La coexistencia de especies en un mismo entorno, especialmente cuando la competencia entre ellas es intensa, plantea interrogantes sobre la estabilidad de los ecosistemas. Un reciente estudio internacional, que incluye la colaboración de un investigador de la Universidad Politécnica de Madrid (UPM), ha revelado que las comunidades ecológicas grandes pueden autorregularse, incluso eliminando especies para alcanzar una estabilidad duradera. Este trabajo fue publicado en la revista Nature Communications.
El análisis se centra en el concepto de *autorregulación*, que se refiere a la competencia dentro de una misma especie, y su influencia en la coexistencia de diversas especies en comunidades ecológicas amplias. Utilizando el modelo matemático de Lotka-Volterra, los investigadores han explorado cómo estas dinámicas afectan a la estabilidad del sistema. Este enfoque complementa investigaciones previas del biólogo matemático Roberto M. May, quien demostró que existe un umbral crítico de autorregulación que garantiza la estabilidad en sistemas complejos.

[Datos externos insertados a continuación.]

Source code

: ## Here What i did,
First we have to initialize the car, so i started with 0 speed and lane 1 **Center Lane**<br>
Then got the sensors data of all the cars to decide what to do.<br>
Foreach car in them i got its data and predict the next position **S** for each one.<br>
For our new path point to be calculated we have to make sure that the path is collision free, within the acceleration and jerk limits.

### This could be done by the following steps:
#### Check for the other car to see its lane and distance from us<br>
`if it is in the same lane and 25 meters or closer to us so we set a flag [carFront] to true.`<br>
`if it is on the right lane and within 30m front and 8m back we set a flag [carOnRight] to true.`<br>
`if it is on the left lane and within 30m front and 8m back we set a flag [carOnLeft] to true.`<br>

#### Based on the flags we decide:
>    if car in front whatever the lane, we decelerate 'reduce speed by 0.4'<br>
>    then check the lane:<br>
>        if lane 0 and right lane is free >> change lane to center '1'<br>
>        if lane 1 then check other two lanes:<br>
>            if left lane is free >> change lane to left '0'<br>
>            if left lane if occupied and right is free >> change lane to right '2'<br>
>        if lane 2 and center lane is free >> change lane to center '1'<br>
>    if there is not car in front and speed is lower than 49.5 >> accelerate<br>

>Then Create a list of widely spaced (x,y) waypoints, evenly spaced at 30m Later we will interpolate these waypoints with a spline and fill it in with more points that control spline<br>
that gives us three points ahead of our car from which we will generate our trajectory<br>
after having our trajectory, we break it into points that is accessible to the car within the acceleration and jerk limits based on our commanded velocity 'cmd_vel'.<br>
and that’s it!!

Un nuevo enfoque sobre la estabilidad ecológica
El coautor del estudio, Jose Ángel Capitán, explica que el trabajo de May, aunque pionero, tenía limitaciones significativas al centrarse solo en la estabilidad matemática sin verificar si el equilibrio era biológicamente viable. “Nuestro estudio examina cómo el aumento de la autorregulación afecta tanto a la estabilidad como a la factibilidad —es decir, a que todas las especies tengan poblaciones positivas— dentro del marco del modelo de Lotka-Volterra”, añade Capitán.
Entre las preguntas clave abordadas por este estudio se encuentra si hay un nivel crítico de autorregulación necesario para asegurar que todas las especies puedan sobrevivir con poblaciones positivas y cuál es la probabilidad de que ese equilibrio exista en sistemas con interacciones aleatorias.
Resultados y conclusiones relevantes
Los hallazgos indican que hay un nivel crítico de autorregulación que asegura un equilibrio biológicamente factible. Además, se establece que en comunidades grandes con interacciones competitivas aleatorias, el umbral para alcanzar una estabilidad dinámica se logra antes que el umbral para garantizar la factibilidad. Esto implica que un sistema puede estabilizarse antes de permitir que todas las especies coexistan.
Aún más interesante es el descubrimiento de que, incluso si algunas especies no pueden coexistir inicialmente y ocurren extinciones, el sistema tiende a eliminar aquellas especies menos adecuadas hasta establecer un subconjunto robusto capaz de coexistir. Así, las comunidades ecológicas grandes no solo tienden a ser estables por sí mismas, sino que también ajustan su composición ante cambios drásticos.
En resumen, este estudio sugiere que las comunidades competitivas grandes son inherentemente estables y poco propensas a experimentar ciclos caóticos o oscilaciones extremas. “Las comunidades ecológicas grandes tienden a estabilizarse por sí mismas al eliminar aquellas especies que no encajan”, concluye Capitán.
Referencia: Lechón-Alonso, P., Kundu, S., Lemos-Costa, P. et al. Robust coexistence in competitive ecological communities. Nat Commun 17, 2637 (2026). https://doi.org/10.1038/s41467-026-69151-3
Preguntas sobre la noticia
¿Cómo se autorregulan las comunidades ecológicas grandes?
Las comunidades ecológicas grandes tienden a estabilizarse por sí mismas, eliminando especies que no encajan y alcanzando un equilibrio robusto. Esto significa que, a pesar de la competencia intensa, el sistema puede ajustarse para mantener una coexistencia estable entre las especies restantes.
¿Qué papel juegan las matemáticas en la supervivencia de especies competidoras?
El estudio utiliza el modelo matemático de Lotka-Volterra para analizar cómo la autorregulación dentro de cada especie afecta la estabilidad y factibilidad del equilibrio en comunidades ecológicas. Este enfoque permite entender mejor las dinámicas complejas entre las especies competidoras.
¿Cuál es el umbral crítico de autorregulación mencionado en el estudio?
El estudio identifica un nivel crítico de autorregulación que garantiza un equilibrio biológicamente factible donde todas las poblaciones son positivas. Además, se establece que el umbral de estabilidad se alcanza antes que el de factibilidad, lo que implica que el sistema puede estabilizarse incluso si no todas las especies pueden coexistir inicialmente.